* DOCUMENT PASSAGE *

** Begin **

# AWS DeepRacer application: Modes of operation
## Overview
The AWS DeepRacer core application on the AWS DeepRacer device operates in three
modes: **autonomous mode**, **calibration mode**, and **manual mode**. The following sections provide
details about how the AWS DeepRacer core application works in autonomous and manual
modes. You can follow the instructions in
[Getting started with AWS DeepRacer OpenSource](https://github.com/aws-deepracer/aws-deepracer-launcher/blob/main/getting-started.md) to set up your car with the latest
version of the AWS DeepRacer device software to use the `autonomous`, `calibration`, and
`manual` modes of the AWS DeepRacer core application.
The `autonomous` and `manual` modes are accessible on the **Control vehicle** page of the AWS DeepRacer device console. In `autonomous` mode, you can load the reinforcement learning model trained on the AWS DeepRacer service and run inference on the physical car. In `manual` mode, you can manually control the car to steer and move it using a simple joystick on the device console. You can also change the speed using the device console to control the speed at which the car is driving in both the modes.
Both `autonomous` and `manual` mode leverage the **servo node** as their navigation component. You can read about how the various ROS nodes that are part of the AWS DeepRacer device software and the device console interact in `autonomous` and `manual` mode in the following sections.
## `Autonomous` mode
While running inference on the reinforcement learning model loaded in
`autonomous` mode, the AWS DeepRacer device takes in the state information required
at the rate of the camera sensor and takes an action to either increase or decrease the
speed and steering angle. Each **perception-inference-action** step involves a
pipeline of a series of ROS messages published or subscribed at various nodes from
the point the camera and LiDAR data is published; then a model takes the image or
image+LiDAR data as an input; to the point where the servo and motors attached to the
wheel change angle or speed.
### Perception
As part of the *perception* step, the camera images are read from the camera and
published in the **camera_node**. If you have a single camera connected, then the
camera messages contain only one image per message, whereas if there are two
cameras connected (as in the AWS DeepRacer Evo), the camera messages contain one
image from each camera per message. In the AWS DeepRacer Evo, we also publish the
LiDAR data read from the connected LiDAR. The camera and LiDAR data are
combined together as a sensor message and published at the rate of the camera sensor in
the **sensor_fusion_node**.
### Inference (decision)
The reinforcement learning model used in the AWS DeepRacer device is trained in the
AWS DeepRacer service and uploaded to the device. Before running the inference,
the reinforcement learning model is optimized on the device using the Intel
OpenVino Model Optimizer in the **model_optimizer_node** to create the
intermediate representation artifacts of the network, which can be read, loaded,
and inferred with the Intel OpenVino Inference Engine. As part of the inference
step, the AWS DeepRacer application takes in the state information sent from the
**sensor_fusion_node** and runs inference using the Inference Engine APIs in the
**inference_node** to publish the reinforcement learning inference results.

** End **

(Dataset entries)
** Begin **

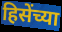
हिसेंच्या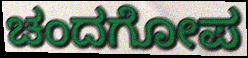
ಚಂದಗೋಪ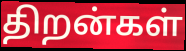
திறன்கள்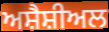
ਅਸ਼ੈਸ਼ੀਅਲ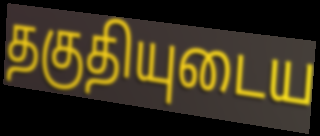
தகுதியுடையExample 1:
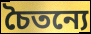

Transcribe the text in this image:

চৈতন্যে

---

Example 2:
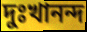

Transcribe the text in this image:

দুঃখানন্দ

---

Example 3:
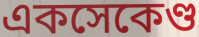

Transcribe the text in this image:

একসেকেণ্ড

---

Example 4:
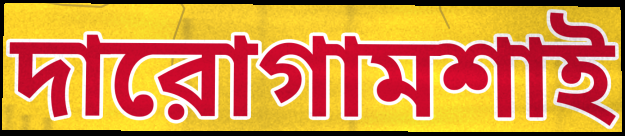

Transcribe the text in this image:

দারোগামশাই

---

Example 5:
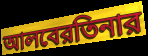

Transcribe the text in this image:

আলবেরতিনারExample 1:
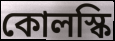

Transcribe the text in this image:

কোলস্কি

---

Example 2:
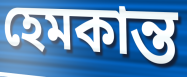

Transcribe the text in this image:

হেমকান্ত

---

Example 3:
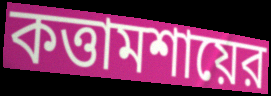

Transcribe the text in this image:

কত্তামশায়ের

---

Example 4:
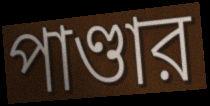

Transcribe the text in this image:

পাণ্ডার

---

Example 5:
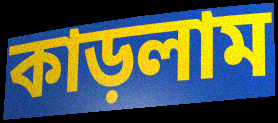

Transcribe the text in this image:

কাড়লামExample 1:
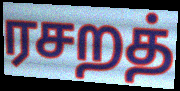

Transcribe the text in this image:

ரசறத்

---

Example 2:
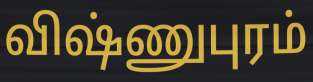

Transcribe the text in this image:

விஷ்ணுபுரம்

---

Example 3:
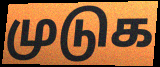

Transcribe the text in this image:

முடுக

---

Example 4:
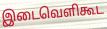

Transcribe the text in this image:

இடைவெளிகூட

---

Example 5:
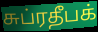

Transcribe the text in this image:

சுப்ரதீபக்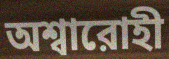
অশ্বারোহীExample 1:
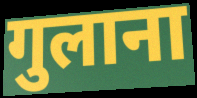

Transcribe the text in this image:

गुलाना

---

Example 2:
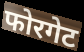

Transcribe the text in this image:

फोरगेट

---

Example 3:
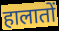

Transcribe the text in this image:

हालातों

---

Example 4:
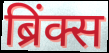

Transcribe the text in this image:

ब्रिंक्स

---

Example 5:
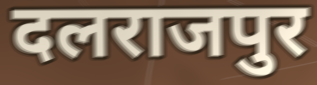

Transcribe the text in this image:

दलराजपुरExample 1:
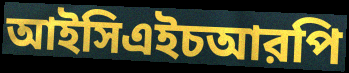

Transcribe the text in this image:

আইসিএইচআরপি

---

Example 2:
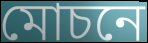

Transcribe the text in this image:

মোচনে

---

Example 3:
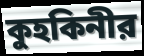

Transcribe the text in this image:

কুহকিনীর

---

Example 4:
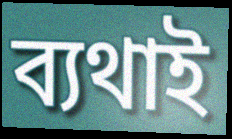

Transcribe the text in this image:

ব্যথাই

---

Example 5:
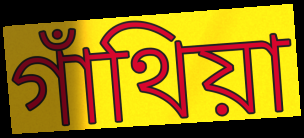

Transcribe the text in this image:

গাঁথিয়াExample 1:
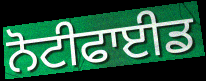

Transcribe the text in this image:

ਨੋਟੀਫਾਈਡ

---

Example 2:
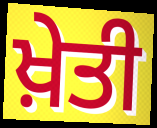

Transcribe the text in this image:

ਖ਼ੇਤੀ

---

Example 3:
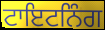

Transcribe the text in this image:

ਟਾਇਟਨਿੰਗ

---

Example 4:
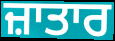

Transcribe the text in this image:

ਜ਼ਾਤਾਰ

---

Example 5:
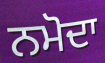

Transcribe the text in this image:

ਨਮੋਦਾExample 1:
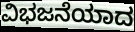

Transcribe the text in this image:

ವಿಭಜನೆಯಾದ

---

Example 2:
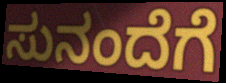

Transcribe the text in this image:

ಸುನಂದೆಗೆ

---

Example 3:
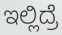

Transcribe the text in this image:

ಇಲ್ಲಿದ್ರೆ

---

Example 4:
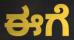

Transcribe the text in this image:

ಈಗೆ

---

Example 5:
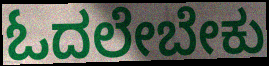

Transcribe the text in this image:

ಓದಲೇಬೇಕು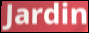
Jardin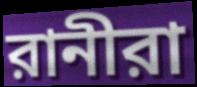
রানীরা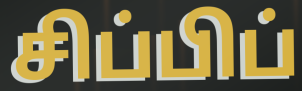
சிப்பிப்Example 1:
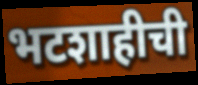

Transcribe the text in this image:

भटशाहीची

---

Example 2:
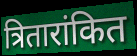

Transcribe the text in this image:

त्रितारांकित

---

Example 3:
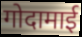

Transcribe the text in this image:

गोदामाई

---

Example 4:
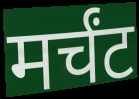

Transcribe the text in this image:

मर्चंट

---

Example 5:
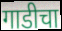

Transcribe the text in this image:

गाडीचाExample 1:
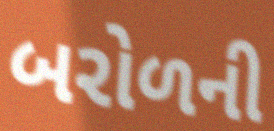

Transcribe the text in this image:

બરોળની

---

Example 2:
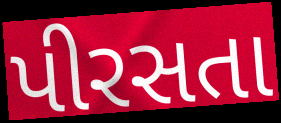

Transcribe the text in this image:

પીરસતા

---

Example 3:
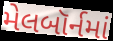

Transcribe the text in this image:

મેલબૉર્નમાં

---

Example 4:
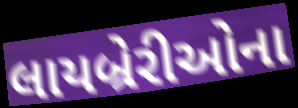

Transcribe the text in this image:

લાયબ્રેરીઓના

** End **

* REQUIRED TASK 1 *
From the AWS DeepRacer modes page, set down the passage from "# AWS DeepRacer" up to and including "DeepRacer core application.".
* REQUIRED TASK 2 *
According to the AWS DeepRacer modes page, which node combines the camera and LiDAR data into a sensor message?
* REQUIRED TASK 3 *
Continue the AWS DeepRacer modes page from the point where it stops.

* EXERCISE RESULT 1 *
# AWS DeepRacer application: Modes of operation
## Overview
The AWS DeepRacer core application on the AWS DeepRacer device operates in three
modes: **autonomous mode**, **calibration mode**, and **manual mode**. The following sections provide
details about how the AWS DeepRacer core application works in autonomous and manual
modes. You can follow the instructions in
[Getting started with AWS DeepRacer OpenSource](https://github.com/aws-deepracer/aws-deepracer-launcher/blob/main/getting-started.md) to set up your car with the latest
version of the AWS DeepRacer device software to use the `autonomous`, `calibration`, and
`manual` modes of the AWS DeepRacer core application.

* EXERCISE RESULT 2 *
The sensor_fusion_node.

* EXERCISE RESULT 3 *
### Action (navigation)
The action step differs slightly based on the action space type on which the model
was trained. The AWS DeepRacer service support two types of action space types
for the models that are trained: **discrete** and **continuous**. For the
discrete action space, a set of discrete values are returned from the neural
network, interpreted as a probability distribution, and mapped to a
set of actions. For the continuous action space, the policy only outputs two discrete
values. These values are interpreted to be the mean and standard deviation of a
continuous normal distribution. You can learn more about these in the **The ins
and outs of action spaces** section of this [AWS blog post](https://aws.amazon.com/blogs/machine-learning/using-the-aws-deepracer-new-soft-actor-critic-algorithm-with-continuous-action-spaces/).
As part of the action step, the results of the inference published by the
`inference_node` are read, mapped, and scaled to steering and speed values in the
`deepracer_navigation_node`. These scaled values are published as
servo messages and converted to raw PWM duty cycle values that are centered
around the mid, max, and min values set during calibration setup in the
`servo_node`.
### Differences between the discrete action space and the continuous action space
The differences between the discrete and continuous action spaces are primarily in
the way the neural network is architected to output the values.
In the discrete action values, there is a probability distribution for a predefined
set of actions, each containing a fixed {`steering_angle`, `speed`} combination. We choose the maximum probable {`steering_angle`, `speed`} combination values
for scaling.
In the continuous action values, there is a numerical mean value clipped between
[-1.0, 1.0], which is rescaled linearly to the [minimum_value, maximum_value] for
`speed` and `steering_angle`.
At this point, the steering value is scaled based on its
maximum value and the speed value is nonlinearly
scaled to the range of [0.0, 1.0]. For more details about this nonlinear scaling, see the following **Nonlinear speed-mapping equations** section.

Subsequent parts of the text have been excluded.